【登場人物】
鴨下 留美子:劇団「かもかも」の演出家。元・伝説の文芸編集者であり、役者の心臓を抉るような表現を求める絶対的権力者。
南花 おちば:劇団「かもかも」の女優。普段はゆるキャラ「ちいにゃん」の中の人として感情を抑圧しているが、舞台ではそれを爆発させる。
【場面設定】
小古庵アトリエ村の公民館。壁に鏡が貼られた劇団「かもかも」の稽古場。

鴨下留美子:(パイプ椅子に深々と腰掛け、台本を丸めて指先で叩く)やり直し。おちばさん、あなたの今のセリフ、ただの不平不満にしか聞こえないわ。
南花おちば:(息を切らし、額の汗を手の甲で拭う)不平不満に決まっています。このセリフ、昨日私が居酒屋でこぼした愚痴を一字一句そのまま台本にしただけじゃないですか。こんなの、ただの労働環境へのクレームです。
留美子: 昨日、ビールジョッキを握りしめてこれを語った時のあなたは、もっと悲壮感に満ちて美しかったわ。あなたが「ちいにゃん」という分厚い着ぐるみの中に閉じ込めている、その生々しい毒を、舞台の上にぶちまけるのよ。
おちば: シラフで、しかもスポットライトを浴びながら自分の愚痴を叫ぶなんて、羞恥心で死にそうです。無理です。愚痴は愚痴です。
留美子:昨日はただの愚痴に聞こえた言葉が、今日は美しい歌詞のように響く。愚痴のような歌詞でもなく、歌詞のような愚痴でもない。ひとつの文章が、ふたつの別々のものになる。それが演劇という魔法よ。さあ、もう一度。今度は、着ぐるみの中で酸欠になりかけた時の、あの息苦しさを思い出しながら。

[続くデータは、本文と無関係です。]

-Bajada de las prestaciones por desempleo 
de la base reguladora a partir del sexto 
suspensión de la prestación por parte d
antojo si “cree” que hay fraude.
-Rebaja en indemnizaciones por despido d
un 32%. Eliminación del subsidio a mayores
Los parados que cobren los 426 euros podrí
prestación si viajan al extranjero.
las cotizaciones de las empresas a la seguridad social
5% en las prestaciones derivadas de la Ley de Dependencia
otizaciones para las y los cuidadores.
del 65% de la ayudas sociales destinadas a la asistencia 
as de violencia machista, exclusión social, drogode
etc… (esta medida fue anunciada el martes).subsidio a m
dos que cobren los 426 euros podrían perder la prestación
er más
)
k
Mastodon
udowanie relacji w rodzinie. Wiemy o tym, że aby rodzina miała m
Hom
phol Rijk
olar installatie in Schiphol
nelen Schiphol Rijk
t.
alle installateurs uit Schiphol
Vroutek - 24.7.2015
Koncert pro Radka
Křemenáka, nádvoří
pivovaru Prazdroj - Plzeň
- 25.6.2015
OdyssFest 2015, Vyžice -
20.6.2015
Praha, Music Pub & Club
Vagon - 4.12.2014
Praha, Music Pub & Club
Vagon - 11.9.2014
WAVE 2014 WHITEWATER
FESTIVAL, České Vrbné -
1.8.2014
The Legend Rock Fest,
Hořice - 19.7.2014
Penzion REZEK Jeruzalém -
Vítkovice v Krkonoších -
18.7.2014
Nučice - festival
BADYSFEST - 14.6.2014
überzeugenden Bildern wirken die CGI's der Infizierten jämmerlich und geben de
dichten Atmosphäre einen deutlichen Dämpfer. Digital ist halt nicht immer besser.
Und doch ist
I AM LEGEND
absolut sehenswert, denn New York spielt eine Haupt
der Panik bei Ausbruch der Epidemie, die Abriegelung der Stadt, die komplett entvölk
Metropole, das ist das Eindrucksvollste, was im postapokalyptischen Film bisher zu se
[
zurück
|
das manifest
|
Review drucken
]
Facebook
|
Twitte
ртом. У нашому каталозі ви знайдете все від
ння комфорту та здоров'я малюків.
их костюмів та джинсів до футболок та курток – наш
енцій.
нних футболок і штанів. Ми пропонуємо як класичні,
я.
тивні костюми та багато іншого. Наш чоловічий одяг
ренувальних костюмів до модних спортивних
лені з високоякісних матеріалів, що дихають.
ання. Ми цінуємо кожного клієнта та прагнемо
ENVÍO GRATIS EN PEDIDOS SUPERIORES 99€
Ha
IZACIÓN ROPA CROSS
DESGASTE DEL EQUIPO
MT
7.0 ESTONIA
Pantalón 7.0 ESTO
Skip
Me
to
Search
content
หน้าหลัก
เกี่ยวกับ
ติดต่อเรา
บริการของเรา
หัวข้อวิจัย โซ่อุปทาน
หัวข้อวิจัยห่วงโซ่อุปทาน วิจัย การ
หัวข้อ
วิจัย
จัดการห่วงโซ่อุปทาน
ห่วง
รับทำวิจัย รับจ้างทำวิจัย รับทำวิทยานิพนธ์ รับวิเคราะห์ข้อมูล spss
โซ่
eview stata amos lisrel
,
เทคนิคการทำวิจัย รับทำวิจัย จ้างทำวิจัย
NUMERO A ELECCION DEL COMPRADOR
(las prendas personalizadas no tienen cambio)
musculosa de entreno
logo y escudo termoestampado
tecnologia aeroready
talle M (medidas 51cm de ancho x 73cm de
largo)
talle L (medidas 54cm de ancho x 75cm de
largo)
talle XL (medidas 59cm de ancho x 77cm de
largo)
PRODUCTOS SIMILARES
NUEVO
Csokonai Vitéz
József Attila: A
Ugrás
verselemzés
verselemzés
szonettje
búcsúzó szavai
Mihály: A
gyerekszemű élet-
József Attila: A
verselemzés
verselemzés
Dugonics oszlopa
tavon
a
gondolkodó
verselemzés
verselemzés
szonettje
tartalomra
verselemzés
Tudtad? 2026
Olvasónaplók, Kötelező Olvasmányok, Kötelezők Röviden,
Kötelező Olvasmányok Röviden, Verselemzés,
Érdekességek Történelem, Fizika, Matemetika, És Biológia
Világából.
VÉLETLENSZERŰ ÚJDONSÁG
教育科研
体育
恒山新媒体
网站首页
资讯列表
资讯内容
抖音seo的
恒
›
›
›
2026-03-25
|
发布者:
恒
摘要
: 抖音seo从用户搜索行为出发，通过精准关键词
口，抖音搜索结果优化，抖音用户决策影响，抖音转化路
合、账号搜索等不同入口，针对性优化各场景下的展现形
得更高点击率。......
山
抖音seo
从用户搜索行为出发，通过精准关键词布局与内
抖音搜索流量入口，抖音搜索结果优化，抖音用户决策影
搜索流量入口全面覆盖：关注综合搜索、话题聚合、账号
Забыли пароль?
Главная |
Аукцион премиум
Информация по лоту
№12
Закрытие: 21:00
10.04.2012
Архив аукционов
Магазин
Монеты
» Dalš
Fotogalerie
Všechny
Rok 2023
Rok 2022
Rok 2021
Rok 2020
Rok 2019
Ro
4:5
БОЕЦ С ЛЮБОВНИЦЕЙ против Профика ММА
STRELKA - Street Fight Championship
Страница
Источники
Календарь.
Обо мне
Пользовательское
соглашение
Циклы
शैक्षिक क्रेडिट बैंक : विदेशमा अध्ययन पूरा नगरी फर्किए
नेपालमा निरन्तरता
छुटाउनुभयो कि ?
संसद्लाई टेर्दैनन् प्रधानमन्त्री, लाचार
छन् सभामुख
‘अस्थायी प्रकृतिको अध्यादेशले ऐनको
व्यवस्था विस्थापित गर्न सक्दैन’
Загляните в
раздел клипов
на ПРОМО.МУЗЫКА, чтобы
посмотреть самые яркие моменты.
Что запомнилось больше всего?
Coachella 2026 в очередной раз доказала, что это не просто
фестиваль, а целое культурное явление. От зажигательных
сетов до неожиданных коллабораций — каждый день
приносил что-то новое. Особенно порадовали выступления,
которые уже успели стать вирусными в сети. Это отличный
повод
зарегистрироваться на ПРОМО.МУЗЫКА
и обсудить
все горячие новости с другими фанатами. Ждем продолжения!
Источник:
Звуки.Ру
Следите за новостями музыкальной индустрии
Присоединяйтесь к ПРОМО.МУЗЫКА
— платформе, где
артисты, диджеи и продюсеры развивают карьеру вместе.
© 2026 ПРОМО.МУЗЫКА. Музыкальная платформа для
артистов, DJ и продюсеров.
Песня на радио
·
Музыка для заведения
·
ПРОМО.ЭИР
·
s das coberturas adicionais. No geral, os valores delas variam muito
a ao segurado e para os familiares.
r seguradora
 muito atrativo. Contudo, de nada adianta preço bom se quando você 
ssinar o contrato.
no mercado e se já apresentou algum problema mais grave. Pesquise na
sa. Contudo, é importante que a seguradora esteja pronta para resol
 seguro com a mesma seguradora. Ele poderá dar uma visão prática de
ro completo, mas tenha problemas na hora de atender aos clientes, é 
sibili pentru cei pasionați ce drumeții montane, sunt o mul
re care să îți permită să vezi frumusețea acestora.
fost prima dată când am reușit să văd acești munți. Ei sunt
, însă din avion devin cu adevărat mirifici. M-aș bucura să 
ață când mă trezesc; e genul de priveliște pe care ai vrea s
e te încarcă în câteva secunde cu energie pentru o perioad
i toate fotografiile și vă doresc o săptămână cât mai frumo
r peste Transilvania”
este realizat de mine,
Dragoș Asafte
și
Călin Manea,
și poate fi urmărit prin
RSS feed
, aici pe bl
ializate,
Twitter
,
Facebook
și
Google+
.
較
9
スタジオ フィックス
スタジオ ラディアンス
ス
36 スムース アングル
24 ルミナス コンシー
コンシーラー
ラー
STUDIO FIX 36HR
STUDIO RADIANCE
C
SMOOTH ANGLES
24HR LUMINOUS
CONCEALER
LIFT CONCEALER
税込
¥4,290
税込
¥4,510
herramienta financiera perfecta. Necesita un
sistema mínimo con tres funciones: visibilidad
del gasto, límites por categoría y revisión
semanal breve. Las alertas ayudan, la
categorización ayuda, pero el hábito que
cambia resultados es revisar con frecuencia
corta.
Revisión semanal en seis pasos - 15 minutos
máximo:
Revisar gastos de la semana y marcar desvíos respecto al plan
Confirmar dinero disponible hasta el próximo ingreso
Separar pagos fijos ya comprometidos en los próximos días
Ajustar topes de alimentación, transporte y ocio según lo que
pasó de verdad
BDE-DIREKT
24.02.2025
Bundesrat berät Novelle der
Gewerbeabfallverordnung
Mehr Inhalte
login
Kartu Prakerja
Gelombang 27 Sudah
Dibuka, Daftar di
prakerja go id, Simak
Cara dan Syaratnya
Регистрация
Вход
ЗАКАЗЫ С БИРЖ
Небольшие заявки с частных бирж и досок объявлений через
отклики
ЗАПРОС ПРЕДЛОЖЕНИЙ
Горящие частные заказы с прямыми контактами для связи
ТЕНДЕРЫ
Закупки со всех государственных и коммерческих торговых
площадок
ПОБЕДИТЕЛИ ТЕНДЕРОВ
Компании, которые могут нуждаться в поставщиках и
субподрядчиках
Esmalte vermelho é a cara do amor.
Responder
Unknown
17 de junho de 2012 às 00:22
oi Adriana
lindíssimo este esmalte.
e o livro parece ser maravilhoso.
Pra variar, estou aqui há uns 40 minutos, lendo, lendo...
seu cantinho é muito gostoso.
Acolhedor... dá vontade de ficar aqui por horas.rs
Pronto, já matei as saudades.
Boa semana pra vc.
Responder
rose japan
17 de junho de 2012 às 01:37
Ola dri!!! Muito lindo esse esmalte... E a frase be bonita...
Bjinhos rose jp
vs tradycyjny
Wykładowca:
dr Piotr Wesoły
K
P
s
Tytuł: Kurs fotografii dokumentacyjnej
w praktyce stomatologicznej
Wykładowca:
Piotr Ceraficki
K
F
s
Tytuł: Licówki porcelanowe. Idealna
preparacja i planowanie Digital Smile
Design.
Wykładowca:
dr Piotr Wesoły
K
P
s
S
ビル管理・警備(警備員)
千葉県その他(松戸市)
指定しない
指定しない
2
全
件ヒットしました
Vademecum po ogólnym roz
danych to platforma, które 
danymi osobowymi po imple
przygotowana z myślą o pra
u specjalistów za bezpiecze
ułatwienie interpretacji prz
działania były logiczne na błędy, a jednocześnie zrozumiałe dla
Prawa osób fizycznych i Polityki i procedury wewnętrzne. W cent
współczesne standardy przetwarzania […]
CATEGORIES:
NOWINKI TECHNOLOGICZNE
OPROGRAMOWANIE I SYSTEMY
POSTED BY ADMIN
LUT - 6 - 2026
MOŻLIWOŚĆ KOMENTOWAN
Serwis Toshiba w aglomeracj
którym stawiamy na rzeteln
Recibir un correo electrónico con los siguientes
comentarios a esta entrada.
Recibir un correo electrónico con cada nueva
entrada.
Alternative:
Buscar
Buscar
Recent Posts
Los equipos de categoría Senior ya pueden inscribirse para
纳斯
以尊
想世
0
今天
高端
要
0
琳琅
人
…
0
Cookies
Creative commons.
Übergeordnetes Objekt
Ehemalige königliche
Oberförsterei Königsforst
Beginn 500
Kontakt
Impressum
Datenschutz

おちば:(深くため息をつく。床の木目を見つめ、やがてゆっくりと顔を上げる。その目に、普段の温厚さは消えている)着ぐるみが、重い。視界が狭くて、息が詰まる。子供が容赦なく蹴ってくる。
留美子:(目を細め、言葉を待つ)
おちば:(地を這うような低い声で)それでも、私は手を振り続けなきゃいけない。中で誰がどんな顔をして汗を流しているかなんて、誰も興味がないんだから。
(稽古場に、完璧な静寂が落ちる。蛍光灯のわずかなハム音だけが聞こえる)
おちば:(すっと表情を戻し、息を吐く)どうですか、演出家殿。私のただの愚痴は、まだ修正が必要ですか。
留美子:(手元の丸めた台本を取り落とし、椅子から立ち上がる)いまのテイクで完璧よ。恐れ入ったわ。
おちば: ありがとうございます。では、本番もこの調子でやらせていただきます。あ、ついでに言っておきますけど、この稽古場のクーラーも結構カビ臭いです。演出の前に、フィルターの掃除をお願いしますね。
留美子: (うっとりと目を細め、天井のエアコンを見上げながら)カビ臭いクーラー。押し殺した夏。それもまた、頽廃的で美しいわ。次の舞台のモチーフに……。
おちば: (冷ややかな声で)では無くて。ただの業者手配の話です。早く掃除してください。